Cops Have to Pay for Losing Your Stuff

Posted January 14, 2013 in Crime Your Personal Rights by

Cell phone on a background of $100

iStockphoto/Thinkstock

There’s no upside to having your property confiscated by the police, but you should at least be able to trust them to keep track of your belongings. And thanks to a recent decision from the 8th U.S. Circuit Court of Appeals, if the cops lose your stuff, you’re allowed to file a claim for the fair market value of the items.

The appeals court decision is a victory for Robert Lee Bailey, who has been to court numerous times in pursuit of a wallet, cell phone and wad of cash that were confiscated by Minneapolis police nearly a decade ago.

Minneapolis cops seized the items when they arrested Bailey on prostitution charges in 2003. The next year, Bailey was convicted in federal court on two counts of transporting a person across state lines for prostitution and one count of possessing a firearm as a felon. After he lost his appeal, he filed a motion to have his wallet, cash and phone returned under Rule 41 of the Federal Rules of Criminal Procedure.

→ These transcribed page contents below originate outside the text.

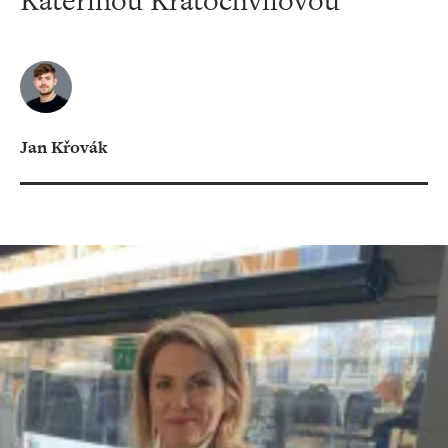
Kateřinou Kratochvílovou
Jan Křovák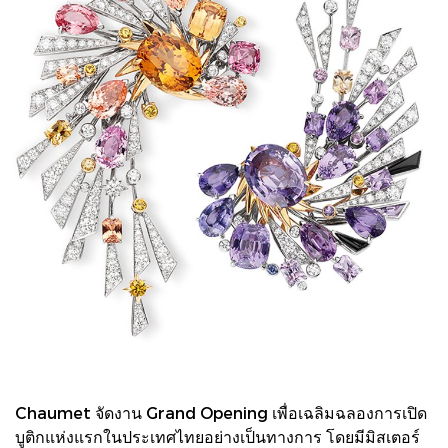
Chaumet จัดงาน Grand Opening เพื่อเฉลิมฉลองการเปิด
บูติกแห่งแรกในประเทศไทยอย่างเป็นทางการ โดยมีมิสเตอร์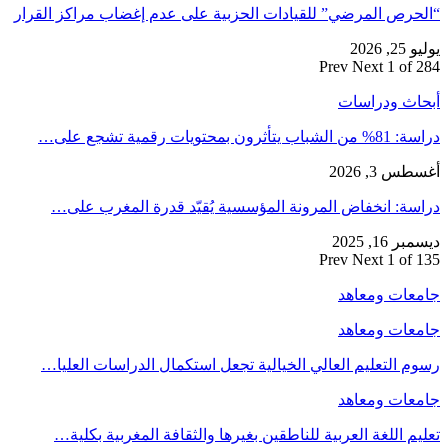
“الحرص المرضي” للقيادات الحزبية على عدم إغضاب مراكز القرار
يوليو 25, 2026
Prev
Next
1 of 284
أبحاث ودراسات
دراسة: 81% من الشباب يتأثرون بمحتويات رقمية تشجع على…
أغسطس 3, 2026
دراسة: انخفاض المرونة المؤسسية يُقيّد قدرة المغرب على…
ديسمبر 16, 2025
Prev
Next
1 of 135
جامعات ومعاهد
جامعات ومعاهد
رسوم التعليم العالي الخيالية تجعل استكمال الدراسات العليا…
جامعات ومعاهد
تعليم اللغة العربية للناطقين بغيرها والثقافة المغربية بكلية…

Under Rule 41, a person “aggrieved by an unlawful search and seizure” or “deprivation of property” has the right to ask for the property to be returned, and the court is required to “receive evidence on any factual issue necessary to decide the motion.”

 

No, No, No

Bailey’s evidentiary hearing wouldn’t come quickly. The district court denied his first motion, arguing that he hadn’t exhausted his post-conviction remedies. So after all of his claims for relief were finally denied, he filed the motion again. And again the district court denied it, this time citing a statement from federal authorities that the property had already been returned to the Minneapolis police.

Matthew G. Kaiser

Bailey appealed, and the appeals court decided that the district court should have ordered a hearing to track down the property’s whereabouts. When that hearing finally took place, no one could account for Bailey’s property; staff from the U.S. Attorney’s office said they handed everything over to Minneapolis detective Andrew Schmidt, and Schmidt said he couldn’t remember ever picking it up. The Minneapolis police conducted a search of their evidence locker and Bailey’s stuff didn’t turn up.

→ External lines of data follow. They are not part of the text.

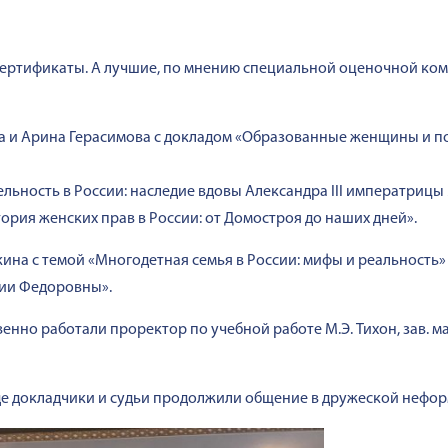
ертификаты. А лучшие, по мнению специальной оценочной ком
ва и Арина Герасимова с докладом «Образованные женщины и п
тельность в России: наследие вдовы Александра III императри
тория женских прав в России: от Домостроя до наших дней».
а с темой «Многодетная семья в России: мифы и реальность» 
рии Федоровны».
енно работали проректор по учебной работе М.Э. Тихон, зав. м
е докладчики и судьи продолжили общение в дружеской нефор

At the end of the hearing, federal attorneys moved to dismiss the motion, saying they couldn’t return what they didn’t have. Bailey’s attorney asked the court to convert the motion into a civil damages claim against the government, but the court dismissed the motion yet again, finding that it had “completed [its] assigned responsibility by the remand” from the appeals court, in essence washing its hands of the matter.

“One has the sense that the district court was not enthusiastic about this case,” wrote Washington D.C. attorney Matthew G. Kaiser in a blog post about the decision.

 

Just One More Appeal

Keeping this courtroom volley in play, Bailey appealed again, and again the 8th Circuit reversed the district court. This time, it cited a 2001 case in which the federal government accidentally threw away a defendant’s pickup truck and waterbed, and the defendant was granted a claim for the fair market value of the items. It found that the district court abused its discretion in denying Bailey’s request to convert the motion to a damages claim. The court’s decision means that Bailey can bring a civil suit against the government for repayment of the $2000 he had on him when he was arrested, as well as the current market value of his other property. It’s doubtful that his now 10-year-old cell phone will garner much in the way of reparations.

Though the question of where Bailey’s belongings went may never be answered, his case may help make sure that a defendant’s property can’t simply fall between the cracks of the criminal justice system.

“It’ll encourage police to keep better track of criminal property while it’s in police custody and prevent loss and theft, which maintains the integrity of the system,” said New York City attorney Allison Hobbs.